Seed-based d mapping (formerly Signed differential mapping) or SDM is a statistical technique created by Joaquim Radua for meta-analyzing studies on differences in brain activity or structure which used neuroimaging techniques such as fMRI, VBM, DTI or PET. It may also refer to a specific piece of software created by the SDM Project to carry out such meta-analyses.
SDM adopted and combined various positive features from previous methods, such as ALE or MKDA, and introduced a series of improvements and novel features.[1] One of the new features, introduced to avoid positive and negative findings in the same voxel as seen in previous methods, was the representation of both positive differences and negative differences in the same map, thus obtaining a signed differential map (SDM). Another relevant feature, introduced in version 2.11, was the use of effect sizes (leading to effect-size SDM or 'ES-SDM'), which allows combination of reported peak coordinates with statistical parametric maps, thus allowing more exhaustive and accurate meta-analyses.[2]
The method has three steps. First, coordinates of cluster peaks (e.g. the voxels where the differences between patients and healthy controls were highest), and statistical maps if available, are selected according to SDM inclusion criteria. Second, coordinates are used to recreate statistical maps, and effect-sizes maps and their variances are derived from t-statistics (or equivalently from p-values or z-scores). Finally, individual study maps are meta-analyzed using different tests to complement the main outcome with sensitivity and heterogeneity analyses.

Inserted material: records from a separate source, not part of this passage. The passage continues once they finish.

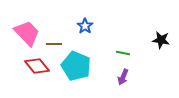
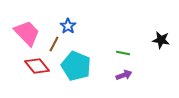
blue star: moved 17 px left
brown line: rotated 63 degrees counterclockwise
purple arrow: moved 1 px right, 2 px up; rotated 133 degrees counterclockwise
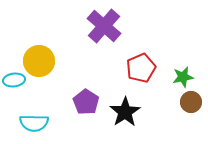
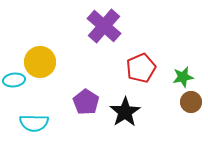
yellow circle: moved 1 px right, 1 px down
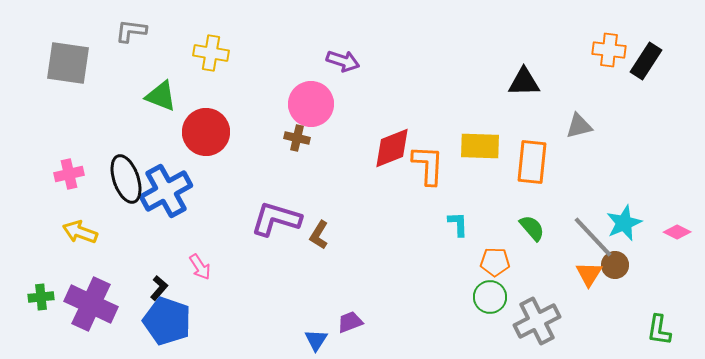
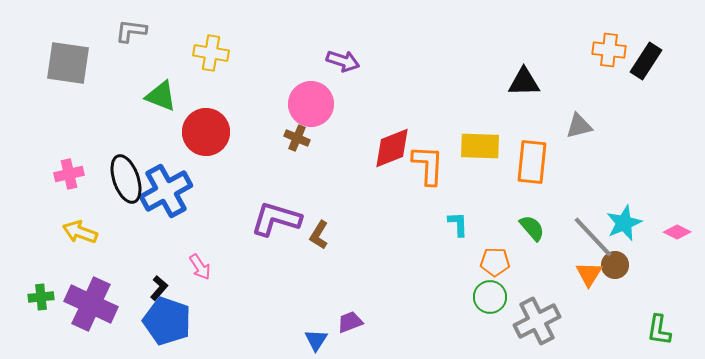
brown cross: rotated 10 degrees clockwise
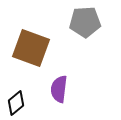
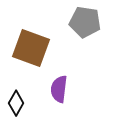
gray pentagon: rotated 12 degrees clockwise
black diamond: rotated 20 degrees counterclockwise
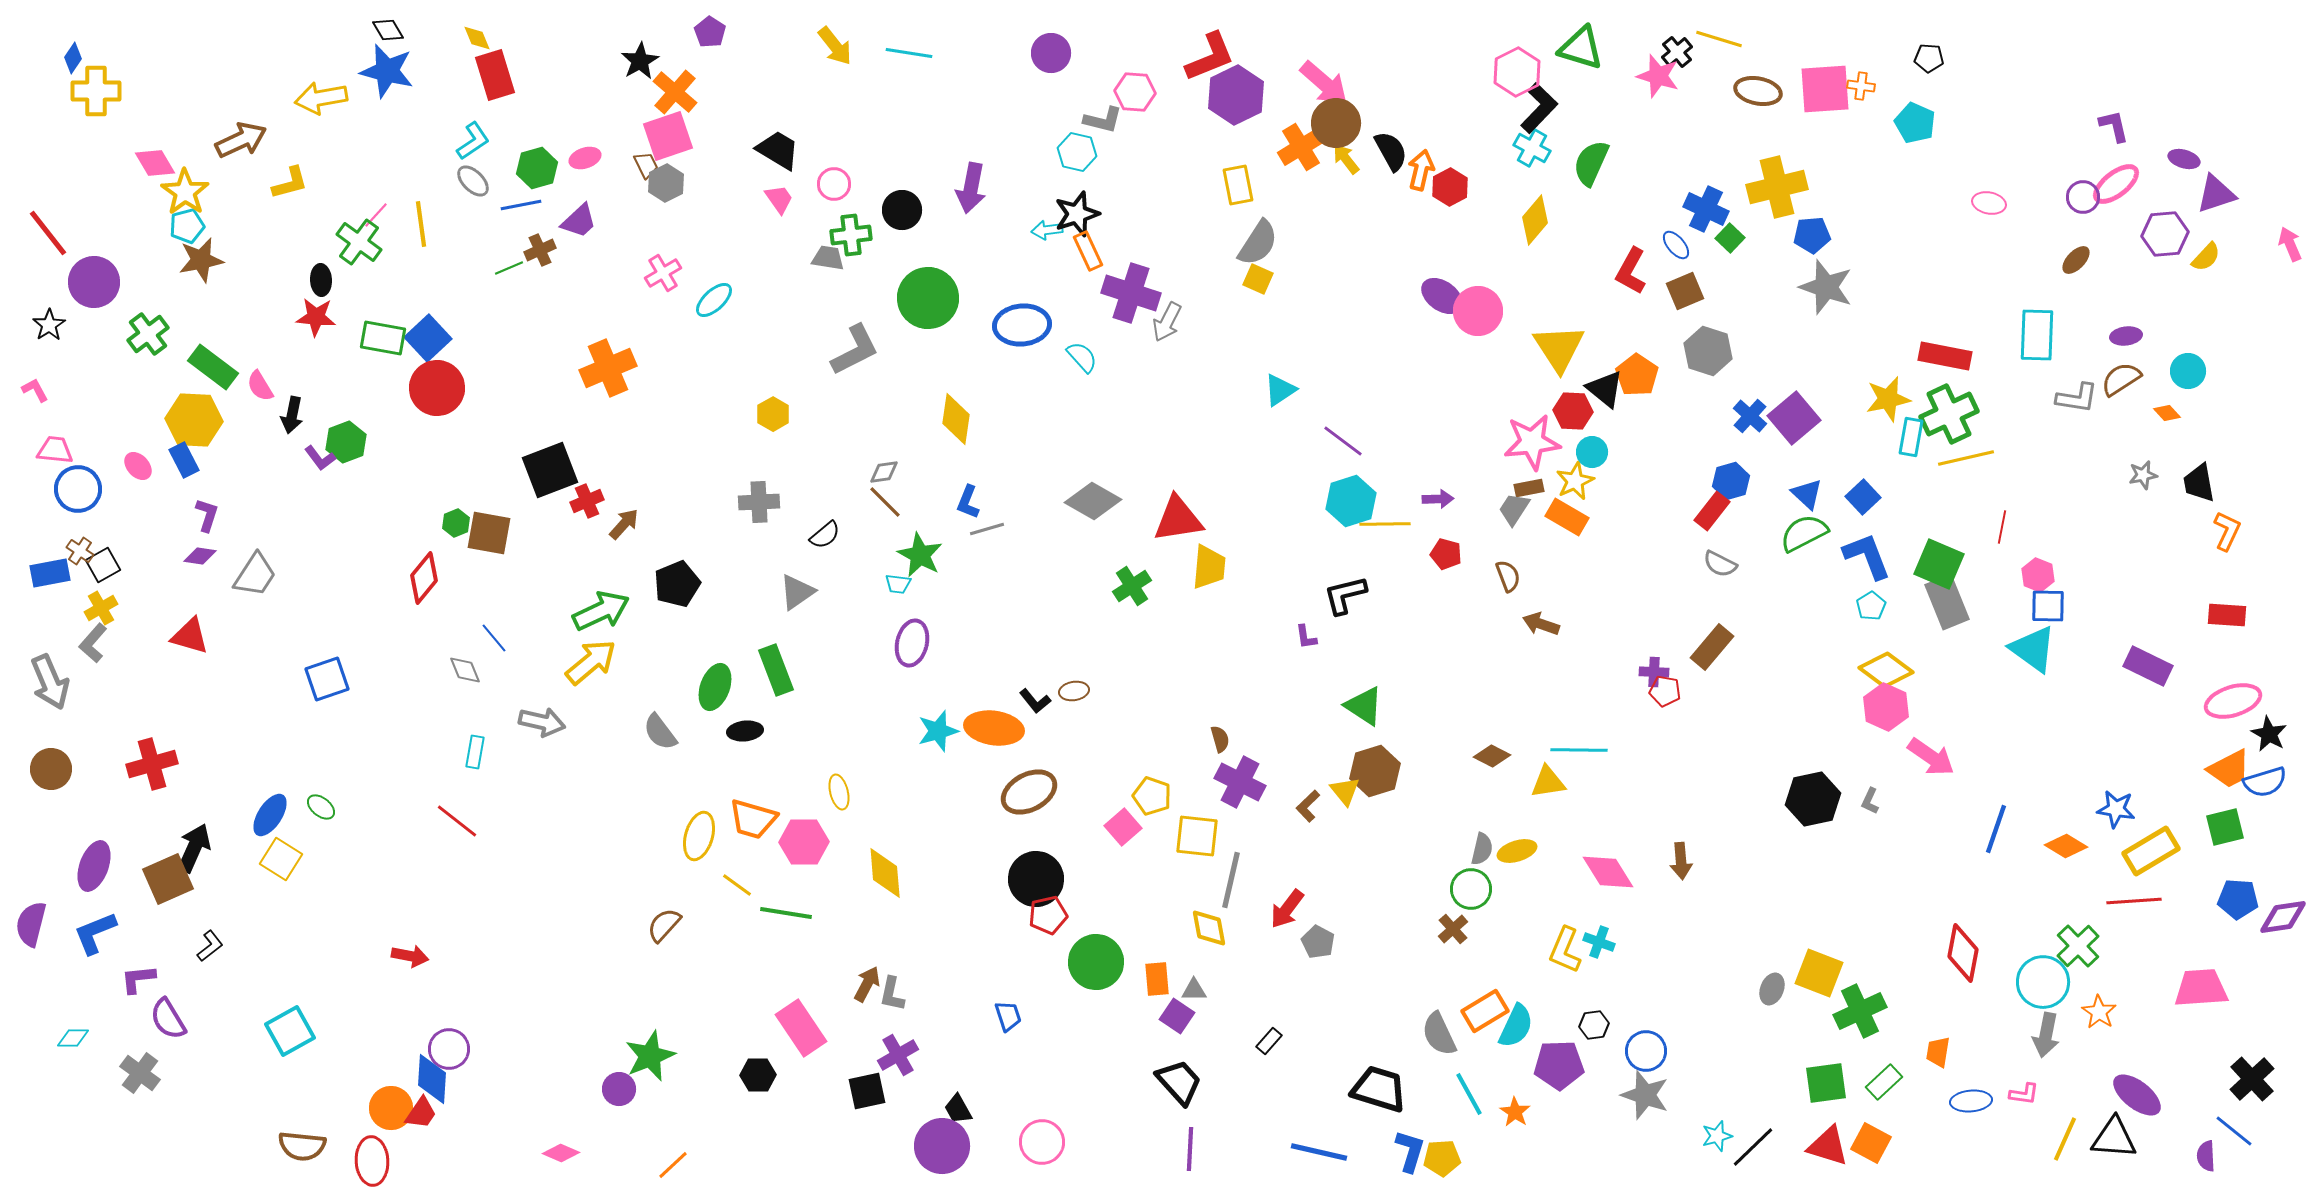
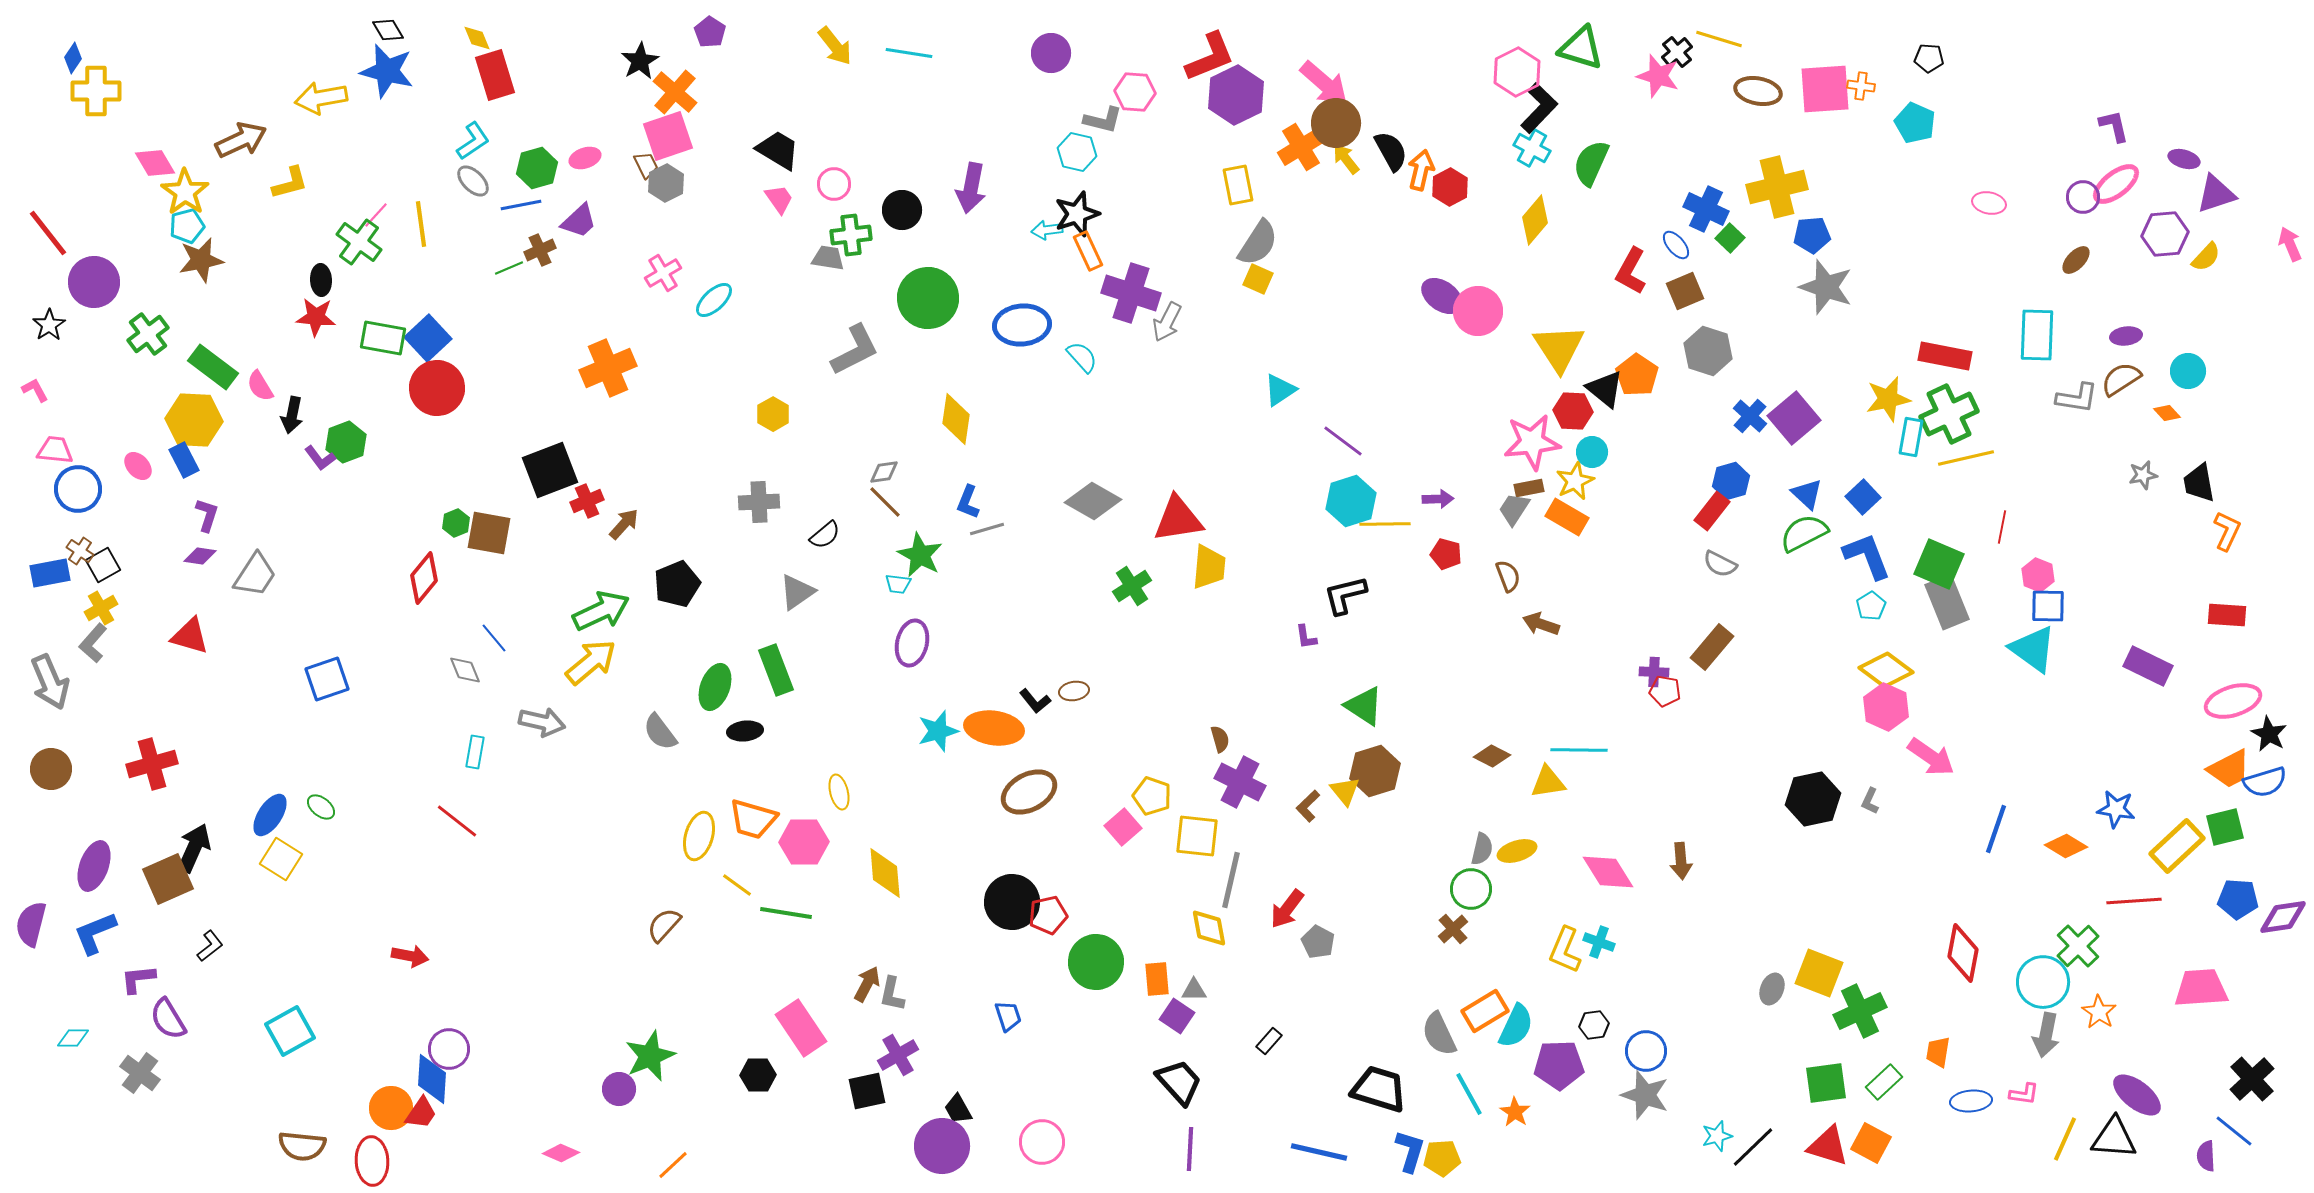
yellow rectangle at (2151, 851): moved 26 px right, 5 px up; rotated 12 degrees counterclockwise
black circle at (1036, 879): moved 24 px left, 23 px down
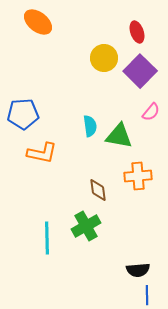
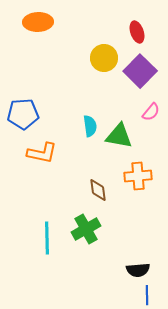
orange ellipse: rotated 40 degrees counterclockwise
green cross: moved 3 px down
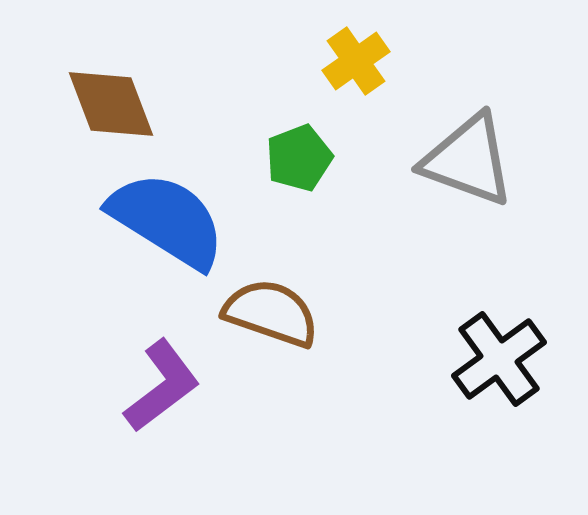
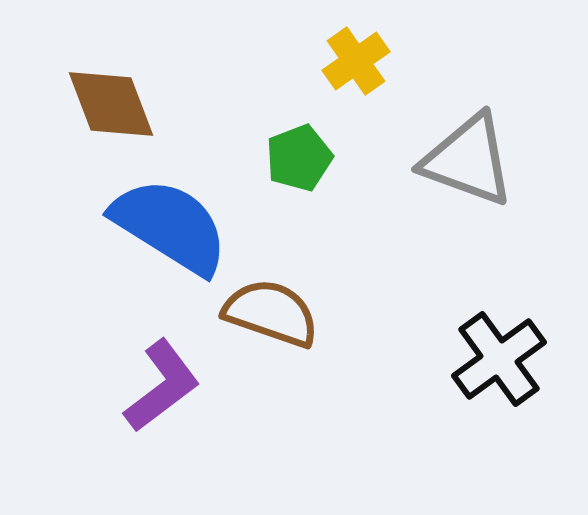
blue semicircle: moved 3 px right, 6 px down
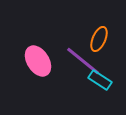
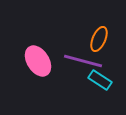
purple line: rotated 24 degrees counterclockwise
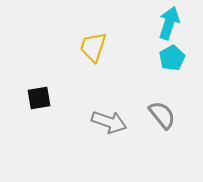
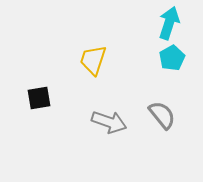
yellow trapezoid: moved 13 px down
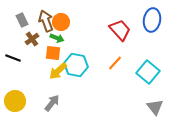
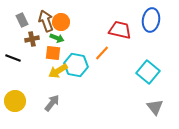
blue ellipse: moved 1 px left
red trapezoid: rotated 35 degrees counterclockwise
brown cross: rotated 24 degrees clockwise
orange line: moved 13 px left, 10 px up
yellow arrow: rotated 12 degrees clockwise
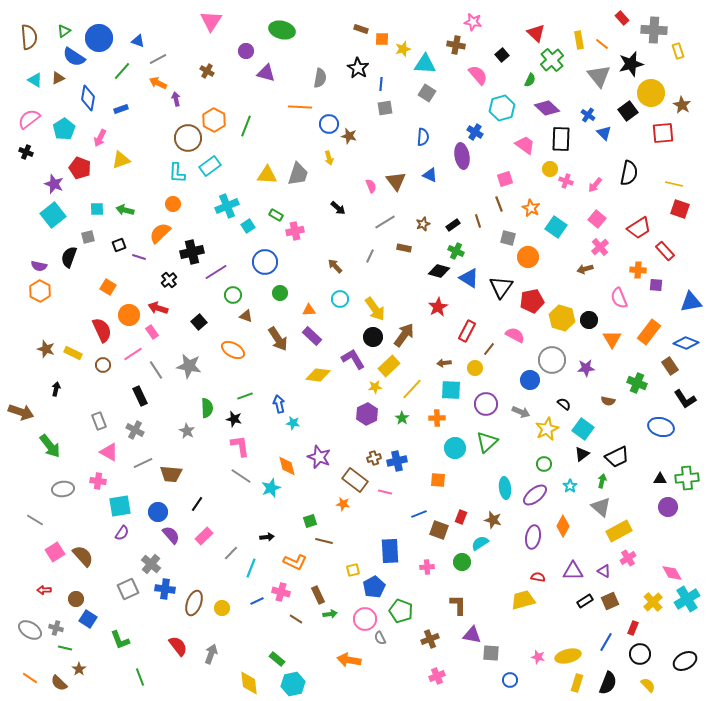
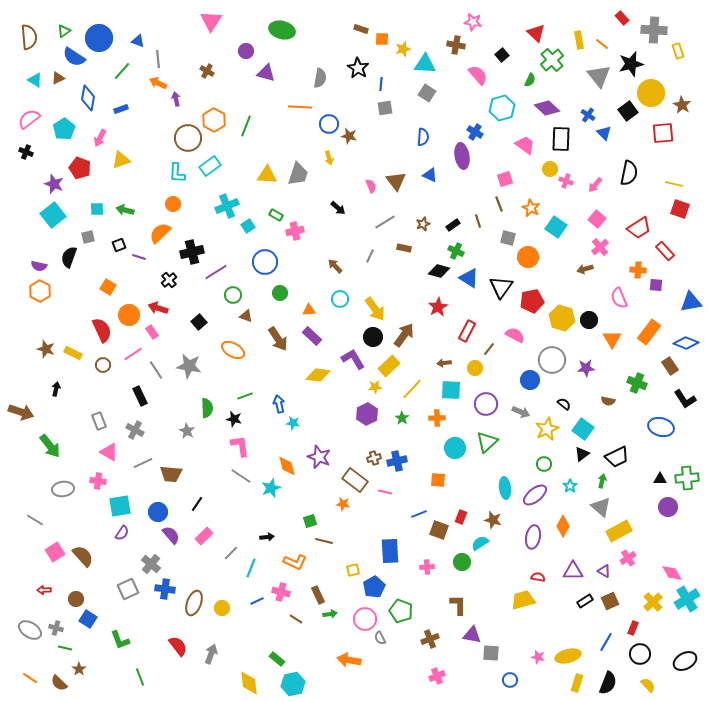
gray line at (158, 59): rotated 66 degrees counterclockwise
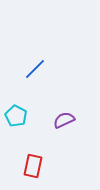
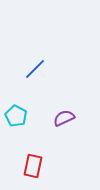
purple semicircle: moved 2 px up
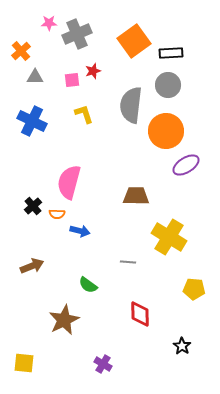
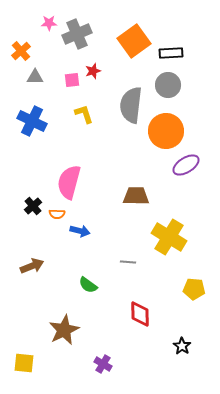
brown star: moved 10 px down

It is not uncommon in neuroimaging studies that some regions (e.g. a priori regions of interest) are more liberally thresholded than the rest of the brain. However, a meta-analysis of studies with such intra-study regional differences in thresholds would be biased towards these regions, as they are more likely to be reported just because authors apply more liberal thresholds in them. In order to overcome this issue SDM introduced a criterion in the selection of the coordinates: while different studies may employ different thresholds, you should ensure that the same threshold throughout the whole brain was used within each included study.
After conversion of statistical parametric maps and peak coordinates to Talairach space, an SDM map is created for each study within a specific gray or white matter template.[3] Pre-processing of statistical parametric maps is straightforward, while pre-processing of reported peak coordinates requires recreating the clusters of difference by means of an un-normalized Gaussian Kernel, so that voxels closer to the peak coordinate have higher values. A rather large full-width at half-maximum (FWHM) of 20mm is used to account for different sources of spatial error, e.g. coregistration mismatch in the studies, the size of the cluster or the location of the peak within the cluster. Within a study, values obtained by close Gaussian kernels are summed, though values are combined by square-distance-weighted averaging.
SDM provides several different statistical analyses in order to complement the main outcome with sensitivity and heterogeneity analyses.
The statistical significance of the analyses is checked by standard randomization tests. It is recommended to use uncorrected p-values = 0.005, as this significance has been found in this method to be approximately equivalent to a corrected p-value = 0.05. A false discovery rate (FDR) = 0.05 has been found in this method to be too conservative. Values in a Talairach label or coordinate can also be extracted for further processing or graphical presentation.
SDM is software written by the SDM project to aid the meta-analysis of voxel-based neuroimaging data. It is distributed as freeware including a graphical interface and a menu/command-line console. It can also be integrated as an SPM extension.